**Exercise description**
Please retype the data in full and exactly; the pictures are not part of the copy.

**Data extracts**
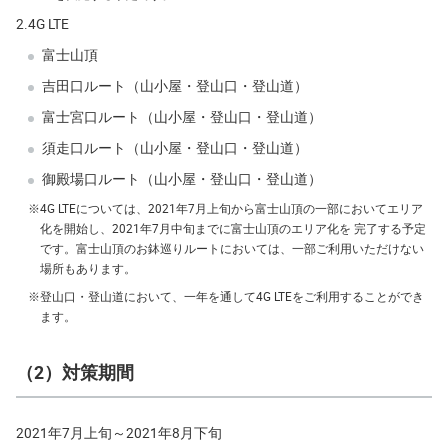
2.
4G LTE
富士山頂
吉田口ルート（山小屋・登山口・登山道）
富士宮口ルート（山小屋・登山口・登山道）
須走口ルート（山小屋・登山口・登山道）
御殿場口ルート（山小屋・登山口・登山道）
※
4G LTEについては、2021年7月上旬から富士山頂の一部においてエリア
化を開始し、2021年7月中旬までに富士山頂のエリア化を 完了する予定
です。富士山頂のお鉢巡りルートにおいては、一部ご利用いただけない
場所もあります。
※
登山口・登山道において、一年を通して4G LTEをご利用することができ
ます。
（2）対策期間
2021年7月上旬～2021年8月下旬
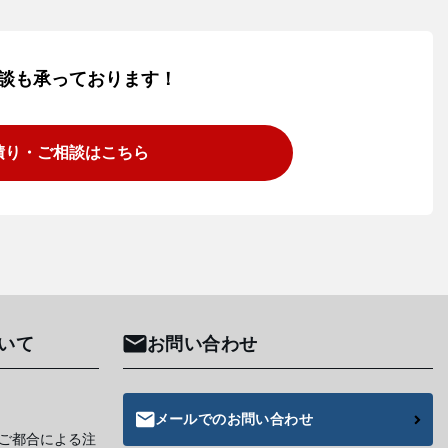
談も承っております！
積り・ご相談は
こちら
いて
お問い合わせ
メールでのお問い合わせ
ご都合による注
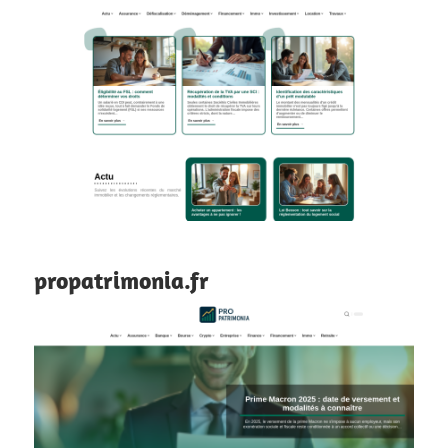
propatrimonia.fr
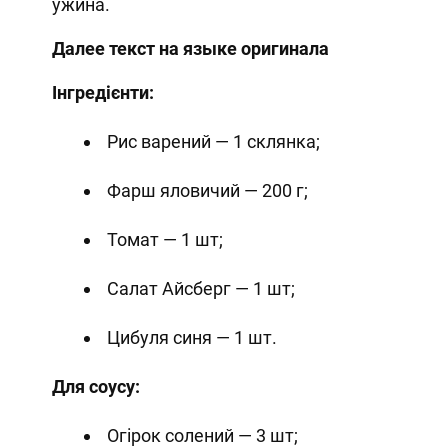
ужина.
Далее текст на языке оригинала
Інгредієнти:
Рис варений — 1 склянка;
Фарш яловичий — 200 г;
Томат — 1 шт;
Салат Айсберг — 1 шт;
Цибуля синя — 1 шт.
Для соусу:
Огірок солений — 3 шт;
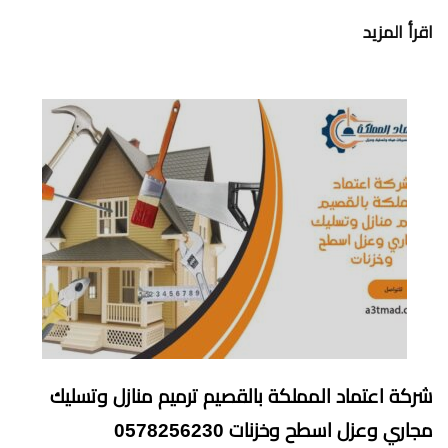
اقرأ المزيد
شركة اعتماد المملكة بالقصيم ترميم منازل وتسليك
مجاري وعزل اسطح وخزنات 0578256230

**Result of this task**
2.
4G LTE
富士山頂
吉田口ルート（山小屋・登山口・登山道）
富士宮口ルート（山小屋・登山口・登山道）
須走口ルート（山小屋・登山口・登山道）
御殿場口ルート（山小屋・登山口・登山道）
※
4G LTEについては、2021年7月上旬から富士山頂の一部においてエリア
化を開始し、2021年7月中旬までに富士山頂のエリア化を 完了する予定
です。富士山頂のお鉢巡りルートにおいては、一部ご利用いただけない
場所もあります。
※
登山口・登山道において、一年を通して4G LTEをご利用することができ
ます。
（2）対策期間
2021年7月上旬～2021年8月下旬
談も承っております！
積り・ご相談は
こちら
いて
お問い合わせ
メールでのお問い合わせ
ご都合による注
propatrimonia.fr
ужина.
Далее текст на языке оригинала
Інгредієнти:
Рис варений — 1 склянка;
Фарш яловичий — 200 г;
Томат — 1 шт;
Салат Айсберг — 1 шт;
Цибуля синя — 1 шт.
Для соусу:
Огірок солений — 3 шт;
اقرأ المزيد
شركة اعتماد المملكة بالقصيم ترميم منازل وتسليك
مجاري وعزل اسطح وخزنات 0578256230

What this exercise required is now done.